● Job
Render the lines of the listing below as a Markdown table with the columns "Row" and "Line", starting at the line containing "class: Mammalia" and ending at the line containing "family: Pinaceae", both included. Omit blank lines, and number each row.

● Available records
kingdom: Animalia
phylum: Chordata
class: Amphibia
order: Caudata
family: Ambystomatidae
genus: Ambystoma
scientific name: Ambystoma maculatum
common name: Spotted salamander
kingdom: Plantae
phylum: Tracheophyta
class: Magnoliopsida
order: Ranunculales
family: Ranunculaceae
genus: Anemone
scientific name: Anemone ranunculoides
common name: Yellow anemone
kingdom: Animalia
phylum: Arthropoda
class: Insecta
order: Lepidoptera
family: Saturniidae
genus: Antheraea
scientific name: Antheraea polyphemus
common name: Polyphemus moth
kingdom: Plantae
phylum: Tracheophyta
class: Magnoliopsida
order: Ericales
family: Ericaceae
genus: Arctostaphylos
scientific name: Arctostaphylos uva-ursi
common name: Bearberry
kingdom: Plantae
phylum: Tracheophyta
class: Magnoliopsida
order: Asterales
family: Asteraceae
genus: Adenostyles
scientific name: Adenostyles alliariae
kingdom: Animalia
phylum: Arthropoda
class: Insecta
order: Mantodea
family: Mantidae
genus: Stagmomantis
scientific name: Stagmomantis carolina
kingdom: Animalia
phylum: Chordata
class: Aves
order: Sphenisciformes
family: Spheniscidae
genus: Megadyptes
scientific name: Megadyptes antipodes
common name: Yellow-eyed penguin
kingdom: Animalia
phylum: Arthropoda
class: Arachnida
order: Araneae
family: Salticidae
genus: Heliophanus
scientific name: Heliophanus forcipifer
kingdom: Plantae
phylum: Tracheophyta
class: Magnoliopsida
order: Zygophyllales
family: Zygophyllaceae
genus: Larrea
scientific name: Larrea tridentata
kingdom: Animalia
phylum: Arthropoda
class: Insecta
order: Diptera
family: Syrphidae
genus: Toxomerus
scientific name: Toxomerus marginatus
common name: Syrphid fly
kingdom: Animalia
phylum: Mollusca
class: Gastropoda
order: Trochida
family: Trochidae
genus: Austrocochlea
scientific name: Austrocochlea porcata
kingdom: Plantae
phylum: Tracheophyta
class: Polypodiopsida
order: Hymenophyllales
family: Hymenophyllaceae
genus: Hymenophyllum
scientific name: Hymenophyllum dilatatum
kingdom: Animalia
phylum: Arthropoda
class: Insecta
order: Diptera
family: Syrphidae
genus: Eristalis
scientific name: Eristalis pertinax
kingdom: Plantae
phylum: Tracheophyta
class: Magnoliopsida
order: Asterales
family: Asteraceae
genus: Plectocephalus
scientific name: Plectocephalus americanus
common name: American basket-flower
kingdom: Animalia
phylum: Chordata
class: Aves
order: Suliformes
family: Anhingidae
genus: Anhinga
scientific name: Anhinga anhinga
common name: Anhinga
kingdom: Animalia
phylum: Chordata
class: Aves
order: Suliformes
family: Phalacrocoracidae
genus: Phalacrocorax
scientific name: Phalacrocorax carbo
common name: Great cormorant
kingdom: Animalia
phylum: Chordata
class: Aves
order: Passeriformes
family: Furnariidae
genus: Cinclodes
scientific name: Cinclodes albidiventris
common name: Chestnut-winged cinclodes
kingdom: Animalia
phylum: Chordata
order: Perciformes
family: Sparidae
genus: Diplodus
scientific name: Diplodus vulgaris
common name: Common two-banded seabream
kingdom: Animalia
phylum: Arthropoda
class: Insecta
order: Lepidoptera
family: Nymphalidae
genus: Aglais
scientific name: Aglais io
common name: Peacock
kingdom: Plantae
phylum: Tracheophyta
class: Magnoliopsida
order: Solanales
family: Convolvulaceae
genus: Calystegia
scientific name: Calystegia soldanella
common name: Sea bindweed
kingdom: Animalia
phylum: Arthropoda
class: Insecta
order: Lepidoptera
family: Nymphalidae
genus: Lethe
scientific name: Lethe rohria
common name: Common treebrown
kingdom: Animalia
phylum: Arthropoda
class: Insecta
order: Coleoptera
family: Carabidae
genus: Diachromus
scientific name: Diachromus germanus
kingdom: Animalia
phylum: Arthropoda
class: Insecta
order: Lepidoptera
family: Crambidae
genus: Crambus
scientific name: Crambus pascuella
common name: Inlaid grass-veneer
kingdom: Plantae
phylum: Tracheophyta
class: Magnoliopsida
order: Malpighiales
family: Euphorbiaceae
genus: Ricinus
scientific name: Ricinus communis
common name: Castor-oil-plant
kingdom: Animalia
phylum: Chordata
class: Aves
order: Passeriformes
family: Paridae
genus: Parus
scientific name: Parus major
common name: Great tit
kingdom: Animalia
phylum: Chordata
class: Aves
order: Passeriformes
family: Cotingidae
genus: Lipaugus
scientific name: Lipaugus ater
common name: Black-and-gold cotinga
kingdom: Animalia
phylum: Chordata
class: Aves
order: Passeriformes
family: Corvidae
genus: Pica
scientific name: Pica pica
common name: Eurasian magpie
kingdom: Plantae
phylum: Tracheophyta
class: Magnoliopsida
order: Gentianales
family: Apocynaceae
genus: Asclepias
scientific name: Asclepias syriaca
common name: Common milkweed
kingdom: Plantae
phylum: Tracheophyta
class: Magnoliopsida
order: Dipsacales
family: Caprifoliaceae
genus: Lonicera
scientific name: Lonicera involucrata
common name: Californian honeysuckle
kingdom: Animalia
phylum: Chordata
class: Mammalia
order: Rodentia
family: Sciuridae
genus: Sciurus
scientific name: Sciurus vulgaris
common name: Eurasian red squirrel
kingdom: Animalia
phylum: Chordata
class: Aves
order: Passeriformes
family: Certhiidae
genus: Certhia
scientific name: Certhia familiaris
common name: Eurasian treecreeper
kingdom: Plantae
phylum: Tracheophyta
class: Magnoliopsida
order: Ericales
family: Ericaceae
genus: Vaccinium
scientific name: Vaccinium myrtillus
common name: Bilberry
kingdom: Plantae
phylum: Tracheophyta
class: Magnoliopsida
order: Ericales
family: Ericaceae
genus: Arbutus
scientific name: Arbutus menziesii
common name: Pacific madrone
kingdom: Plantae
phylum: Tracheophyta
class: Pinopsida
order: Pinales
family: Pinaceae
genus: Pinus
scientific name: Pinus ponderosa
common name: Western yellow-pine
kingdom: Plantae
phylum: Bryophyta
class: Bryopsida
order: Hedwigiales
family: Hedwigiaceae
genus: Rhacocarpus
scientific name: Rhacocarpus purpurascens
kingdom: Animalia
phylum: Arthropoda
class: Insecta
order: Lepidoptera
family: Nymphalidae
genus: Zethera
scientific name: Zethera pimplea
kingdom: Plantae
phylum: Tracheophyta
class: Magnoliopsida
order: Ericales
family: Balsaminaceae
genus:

● Task solution
| Row | Line |
|---|---|
| 1 | class: Mammalia |
| 2 | order: Rodentia |
| 3 | family: Sciuridae |
| 4 | genus: Sciurus |
| 5 | scientific name: Sciurus vulgaris |
| 6 | common name: Eurasian red squirrel |
| 7 | kingdom: Animalia |
| 8 | phylum: Chordata |
| 9 | class: Aves |
| 10 | order: Passeriformes |
| 11 | family: Certhiidae |
| 12 | genus: Certhia |
| 13 | scientific name: Certhia familiaris |
| 14 | common name: Eurasian treecreeper |
| 15 | kingdom: Plantae |
| 16 | phylum: Tracheophyta |
| 17 | class: Magnoliopsida |
| 18 | order: Ericales |
| 19 | family: Ericaceae |
| 20 | genus: Vaccinium |
| 21 | scientific name: Vaccinium myrtillus |
| 22 | common name: Bilberry |
| 23 | kingdom: Plantae |
| 24 | phylum: Tracheophyta |
| 25 | class: Magnoliopsida |
| 26 | order: Ericales |
| 27 | family: Ericaceae |
| 28 | genus: Arbutus |
| 29 | scientific name: Arbutus menziesii |
| 30 | common name: Pacific madrone |
| 31 | kingdom: Plantae |
| 32 | phylum: Tracheophyta |
| 33 | class: Pinopsida |
| 34 | order: Pinales |
| 35 | family: Pinaceae |